My focus now is on the physical shop and face to face with customers As for the co2 and price you can get co2 now, and no you don't need to chill it first! And the price, well , what is the going rate? I'm happy to match that.

We will be in the shop all day Wednesday despite the show holiday.
Still have 1000s of little jobs and loving it!

The Business hours. We usually be open by 6.30am till around 6pm weekdays Slightly shorter hours Saturday and probably 10am to 2 pm Sunday subject to review


----------



## Radshoes (10/8/16)

**** yeah im bringing my 10kg CO2 bottle to you guys on a hot summers day to see how much you get in it!


----------



## mstrelan (10/8/16)

Mickdc said:


> My focus now is on the physical shop and face to face with customers As for the co2 and price you can get co2 now, and no you don't need to chill it first! And the price, well , what is the going rate? I'm happy to match that.
> 
> We will be in the shop all day Wednesday despite the show holiday.
> Still have 1000s of little jobs and loving it!
> ...


Sweet I'm gonna come get some CO2 this arv. Think Andale charges about $26 to fill my 2.6kg bottle.


----------



## GibboQLD (10/8/16)

Dropped in for a look today -- it's a good little setup with a lot more on the way. Looks to have a good amount of parking either directly in front of the shop, or in a little parking bay out the back (off Marsh Street), and Mick seems pretty damn knowledgeable, was happy to have a decent chat though I didn't actually buy anything (this time, at least!).

Didn't quiz him too much RE: prices, but they seem reasonable and competitive.
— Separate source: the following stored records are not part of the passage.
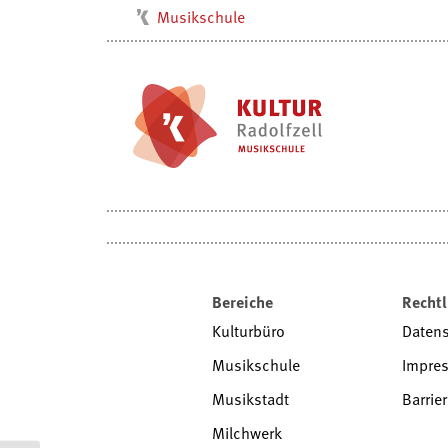
Musikschule
Kulturbüro
Milchwerk
Stadtarchiv
Stadtmuseum
Stadtbibliothek
Villa Bosch
Radolfzell1200
Bereiche
Rechtl
Kulturbüro
Daten
Musikschule
Impre
Musikstadt
Barrier
Milchwerk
Thanks for the chat, Mick! Will definitely be popping in again.


----------



## Reedy (10/8/16)

You'll do well if you're going to be open on Sundays Mick (even if just for a couple of hours)


----------



## Mickdc (10/8/16)

Reedy said:


> You'll do well if you're going to be open on Sundays Mick (even if just for a couple of hours)


We will be open Sundays for sure Probably not till 9 and maybe till 4 we will try that and adjust to suit the demand.

If I had a day off i would just be brewing anyway right?


----------



## Zorco (10/8/16)

Brew at work . 

Great smells to go shopping to.


----------



## Mickdc (11/8/16)

Woo Hoo!

My mill came today along with lots of plumbing and Kegging bits and pieces gas cylinders too. Brewhouse vessels came today as well 
Lu (my Wife) is freaking out, she has just spent 4 days entering about 3000 items into the computer and now she has a few hundred more to do! 
Didn't dare tell her we were half way...


----------



## Mickdc (18/8/16)

Fresh Yeast has arrived in excellent condition! 

Package was still very well chilled so you wont get them fresher than this in Brizzy today! Quite a few have been pre ordered now so if you want to reserve a particular yeast let me know or drop in. 

Nick I have your Roeselare in time for the weekend!

Also Pediococcus, B. Lambicus and B. Bruxellensis

Cant remember who ordered the Ringwoods but they are here as well We will be keeping a yeast order book from now on so we can notify you the moment new stock arrives


----------



## mstrelan (24/8/16)

How's the store going, can we get grains crushed on demand now? Looking forward to browsing your products on a website.


----------



## barls (24/8/16)

welcome to our new sponsor i suggest he starts a new thread in the sponsors section.


----------